We have launched a collaborative effort between MD Anderson Cancer Center and University of Texas at Dallas that uses dorsal root ganglion (DRG) removed from pain phenotyped patients during neurological surgery. DRGs are taken from thoracic levels during a spine stabilization surgery and then cut in thirds. One third is saved for immunohistochemistry (IHC) or in situ hybridization (ISH), one third goes for culturing and electrophysiology, and one third is used for RNA sequencing. We have developed an extensive dataset with patient pain phenotype information, DRG neuron electrophysiological characterization and RNA sequencing. In many cases we have pairs of DRGs from the same patient where the patient had pain in one dermatome and not in another, allowing for precise case-control analysis. Our electrophysiology results clearly demonstrate that chronic pain is associated with spontaneous activity (SA) in DRG nociceptors. This is the first time that this has been demonstrated. Our RNA sequencing results identify transcriptional changes associated with chronic pain and SA in the DRG that show indications of sexual dimorphism. In males we find clear signs of immune infiltration and neuro-immune interactions as well as an increase in expression for some members of the FOS/JUN transcription factor family. In females we see an upregulation of some G-protein coupled receptors (GPCRs) and other signs of intrinsic changes in neuronal excitability. These findings give unique insights into drivers of chronic pain in the DRG in a diverse cohort of patients with important implications for chronic pain therapeutic development, including the potential need for sex-specific treatment. Our overarching hypothesis is that SA in human DRG neurons, which is a critical factor for pain generation in patients, is driven by fundamentally different mechanisms in male and female patients. We will test this hypothesis using human DRG samples and a combination of electrophysiology (Aim 1) and RNA-seq (Aim 2). In Aim 3 IHC and ISH along with pharmacological interventions guided by preliminary findings and data generated during this project will be used to define new potential therapeutic avenues. In sum, the experiments in this project will give fundamental new insight into mechanisms of chronic pain that will enable therapeutic and biomarker discovery with the opportunity for an almost immediate impact on clinical care.

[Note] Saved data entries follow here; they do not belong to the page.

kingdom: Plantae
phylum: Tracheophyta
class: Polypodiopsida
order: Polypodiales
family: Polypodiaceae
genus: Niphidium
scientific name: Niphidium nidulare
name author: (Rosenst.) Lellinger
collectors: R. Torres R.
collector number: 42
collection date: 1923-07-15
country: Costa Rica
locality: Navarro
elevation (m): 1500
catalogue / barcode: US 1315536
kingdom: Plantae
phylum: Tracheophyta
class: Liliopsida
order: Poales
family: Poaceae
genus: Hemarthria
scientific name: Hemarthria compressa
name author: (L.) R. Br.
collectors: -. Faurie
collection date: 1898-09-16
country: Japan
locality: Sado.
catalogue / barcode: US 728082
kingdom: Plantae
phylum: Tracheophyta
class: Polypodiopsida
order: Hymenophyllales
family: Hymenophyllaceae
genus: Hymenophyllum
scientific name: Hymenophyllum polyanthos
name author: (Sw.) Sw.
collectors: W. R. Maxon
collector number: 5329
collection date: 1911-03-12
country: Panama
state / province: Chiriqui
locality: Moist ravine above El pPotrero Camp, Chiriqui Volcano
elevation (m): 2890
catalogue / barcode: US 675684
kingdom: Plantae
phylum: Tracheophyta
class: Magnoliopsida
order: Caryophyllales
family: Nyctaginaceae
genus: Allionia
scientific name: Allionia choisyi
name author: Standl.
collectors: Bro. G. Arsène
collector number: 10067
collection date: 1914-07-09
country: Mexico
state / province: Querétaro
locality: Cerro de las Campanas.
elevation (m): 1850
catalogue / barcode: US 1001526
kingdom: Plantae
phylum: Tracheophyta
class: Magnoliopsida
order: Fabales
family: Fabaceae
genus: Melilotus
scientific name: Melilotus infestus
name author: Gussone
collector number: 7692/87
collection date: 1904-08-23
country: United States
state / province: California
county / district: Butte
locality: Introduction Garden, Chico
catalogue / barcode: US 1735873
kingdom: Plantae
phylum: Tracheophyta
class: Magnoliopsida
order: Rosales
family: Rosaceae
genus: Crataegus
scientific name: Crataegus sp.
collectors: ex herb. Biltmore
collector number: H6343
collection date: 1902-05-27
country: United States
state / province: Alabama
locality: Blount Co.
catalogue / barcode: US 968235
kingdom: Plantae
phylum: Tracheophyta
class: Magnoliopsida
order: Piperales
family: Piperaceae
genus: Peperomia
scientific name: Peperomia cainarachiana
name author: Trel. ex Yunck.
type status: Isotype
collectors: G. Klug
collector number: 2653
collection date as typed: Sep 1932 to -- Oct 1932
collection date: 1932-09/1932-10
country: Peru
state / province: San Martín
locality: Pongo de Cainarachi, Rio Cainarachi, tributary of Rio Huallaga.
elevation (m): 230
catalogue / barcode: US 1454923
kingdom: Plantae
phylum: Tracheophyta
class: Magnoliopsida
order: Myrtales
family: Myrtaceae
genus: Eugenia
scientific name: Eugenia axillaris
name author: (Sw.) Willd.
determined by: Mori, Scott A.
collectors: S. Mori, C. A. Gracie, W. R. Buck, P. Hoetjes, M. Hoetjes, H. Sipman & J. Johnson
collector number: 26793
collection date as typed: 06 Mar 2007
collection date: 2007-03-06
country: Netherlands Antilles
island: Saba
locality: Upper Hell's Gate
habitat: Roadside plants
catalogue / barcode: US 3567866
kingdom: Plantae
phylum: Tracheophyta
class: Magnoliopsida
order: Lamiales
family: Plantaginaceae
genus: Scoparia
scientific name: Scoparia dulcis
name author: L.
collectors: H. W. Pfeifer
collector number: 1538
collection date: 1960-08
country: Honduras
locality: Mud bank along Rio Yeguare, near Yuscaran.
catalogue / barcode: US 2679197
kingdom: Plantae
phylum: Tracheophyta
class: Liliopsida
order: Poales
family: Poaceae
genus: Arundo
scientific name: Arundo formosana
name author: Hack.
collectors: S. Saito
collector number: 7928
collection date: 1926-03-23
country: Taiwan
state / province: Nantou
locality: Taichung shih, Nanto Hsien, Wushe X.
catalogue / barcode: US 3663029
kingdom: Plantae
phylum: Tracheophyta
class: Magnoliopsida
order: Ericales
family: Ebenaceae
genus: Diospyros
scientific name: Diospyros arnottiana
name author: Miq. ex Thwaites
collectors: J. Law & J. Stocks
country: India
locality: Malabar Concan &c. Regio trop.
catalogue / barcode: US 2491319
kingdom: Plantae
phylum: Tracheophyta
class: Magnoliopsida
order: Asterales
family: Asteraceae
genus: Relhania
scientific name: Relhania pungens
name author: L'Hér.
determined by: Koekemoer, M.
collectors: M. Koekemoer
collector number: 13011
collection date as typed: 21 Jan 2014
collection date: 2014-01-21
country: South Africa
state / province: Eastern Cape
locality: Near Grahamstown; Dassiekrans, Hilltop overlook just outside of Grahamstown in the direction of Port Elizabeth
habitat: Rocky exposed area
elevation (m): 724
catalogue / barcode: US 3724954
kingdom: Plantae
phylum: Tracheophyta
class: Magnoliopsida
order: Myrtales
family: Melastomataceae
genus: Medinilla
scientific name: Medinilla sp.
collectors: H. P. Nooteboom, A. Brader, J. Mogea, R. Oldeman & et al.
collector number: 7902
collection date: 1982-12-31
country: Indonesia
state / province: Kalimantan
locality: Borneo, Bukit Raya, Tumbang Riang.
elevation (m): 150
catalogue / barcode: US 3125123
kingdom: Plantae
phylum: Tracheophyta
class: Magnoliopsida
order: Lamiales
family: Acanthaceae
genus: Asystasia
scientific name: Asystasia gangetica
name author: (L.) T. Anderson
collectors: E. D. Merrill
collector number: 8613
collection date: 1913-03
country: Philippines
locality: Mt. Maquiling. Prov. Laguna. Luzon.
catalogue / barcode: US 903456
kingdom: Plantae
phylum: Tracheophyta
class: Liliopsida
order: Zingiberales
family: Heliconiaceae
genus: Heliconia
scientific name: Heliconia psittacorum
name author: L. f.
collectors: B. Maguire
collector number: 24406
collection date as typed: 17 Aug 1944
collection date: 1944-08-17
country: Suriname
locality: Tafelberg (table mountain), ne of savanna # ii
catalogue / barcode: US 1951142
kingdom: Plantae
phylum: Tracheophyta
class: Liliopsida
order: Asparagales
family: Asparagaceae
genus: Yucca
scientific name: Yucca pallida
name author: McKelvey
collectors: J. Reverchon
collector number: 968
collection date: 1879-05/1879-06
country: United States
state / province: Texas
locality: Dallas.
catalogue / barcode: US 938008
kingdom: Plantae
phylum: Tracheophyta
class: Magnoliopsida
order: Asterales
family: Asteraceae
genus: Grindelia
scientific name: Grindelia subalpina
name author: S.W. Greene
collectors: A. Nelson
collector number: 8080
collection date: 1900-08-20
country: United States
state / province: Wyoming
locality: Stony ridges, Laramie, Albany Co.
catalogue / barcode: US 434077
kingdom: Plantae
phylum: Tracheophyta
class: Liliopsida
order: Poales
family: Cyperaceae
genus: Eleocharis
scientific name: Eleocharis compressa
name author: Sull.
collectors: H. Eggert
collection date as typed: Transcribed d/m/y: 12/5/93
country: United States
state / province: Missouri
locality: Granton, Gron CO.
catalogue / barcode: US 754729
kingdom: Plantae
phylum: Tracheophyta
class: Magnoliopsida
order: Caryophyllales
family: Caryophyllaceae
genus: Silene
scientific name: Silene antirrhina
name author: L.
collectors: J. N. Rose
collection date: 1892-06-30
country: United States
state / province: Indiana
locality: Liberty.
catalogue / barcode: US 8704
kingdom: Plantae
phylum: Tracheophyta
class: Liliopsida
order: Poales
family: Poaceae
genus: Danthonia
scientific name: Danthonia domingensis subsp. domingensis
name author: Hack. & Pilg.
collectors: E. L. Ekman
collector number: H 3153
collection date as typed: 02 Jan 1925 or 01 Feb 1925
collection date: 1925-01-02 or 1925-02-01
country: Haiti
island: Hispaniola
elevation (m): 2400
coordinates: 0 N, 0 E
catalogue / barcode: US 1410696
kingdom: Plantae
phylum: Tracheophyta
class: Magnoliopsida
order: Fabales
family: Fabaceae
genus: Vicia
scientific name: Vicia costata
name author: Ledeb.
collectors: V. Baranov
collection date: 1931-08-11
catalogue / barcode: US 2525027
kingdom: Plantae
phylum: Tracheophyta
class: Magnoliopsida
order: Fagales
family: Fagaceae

我们已经启动了MD安德森癌症中心和密歇根大学之间的合作努力， 德克萨斯州达拉斯的一家研究机构，该机构使用从疼痛表型患者身上取出的背根神经节（DRG 在神经外科手术中。在脊柱稳定期间，从胸椎水平采集DRG 手术，然后切成三分之一。三分之一保存用于免疫组织化学（IHC）或原位 杂交（ISH），三分之一用于培养和电生理学，三分之一用于 RNA测序。我们已经开发了一个广泛的患者疼痛表型数据集 信息，DRG神经元电生理表征和RNA测序。在许多 在病例中，我们有来自同一患者的成对DRG，其中一个患者疼痛 而不是在另一个，允许精确的病例对照分析。我们的电生理 结果清楚地表明，慢性疼痛与自发活动（SA）有关， 背根神经节伤害感受器。这是第一次证明这一点。我们的RNA测序 结果确定了与DRG中慢性疼痛和SA相关的转录变化， 显示出两性异形的迹象在男性中，我们发现了免疫渗透的明显迹象， 神经免疫相互作用以及一些成员的表达增加， FOS/JUN转录因子家族。在女性中，我们看到一些G蛋白的上调 偶联受体（GPCR）和神经元兴奋性内在变化的其他迹象。这些 研究结果为DRG中慢性疼痛的驱动因素提供了独特的见解， 对慢性疼痛治疗发展具有重要意义的患者，包括 可能需要性别特异性治疗。我们的总体假设是，人DRG中的SA 神经元是患者疼痛产生的关键因素， 男性和女性患者的不同机制。我们将使用人类来测试这一假设。 DRG样品以及电生理学（目标1）和RNA-seq（目标2）的组合。目标3 IHC和ISH沿着以初步发现和数据为指导的药物干预 在这个项目中产生的将被用来定义新的潜在的治疗途径。总的来说， 该项目的实验将为慢性病的机制提供新的基础见解 疼痛将使治疗方法和生物标志物的发现成为可能，并有机会实现几乎 对临床护理的直接影响。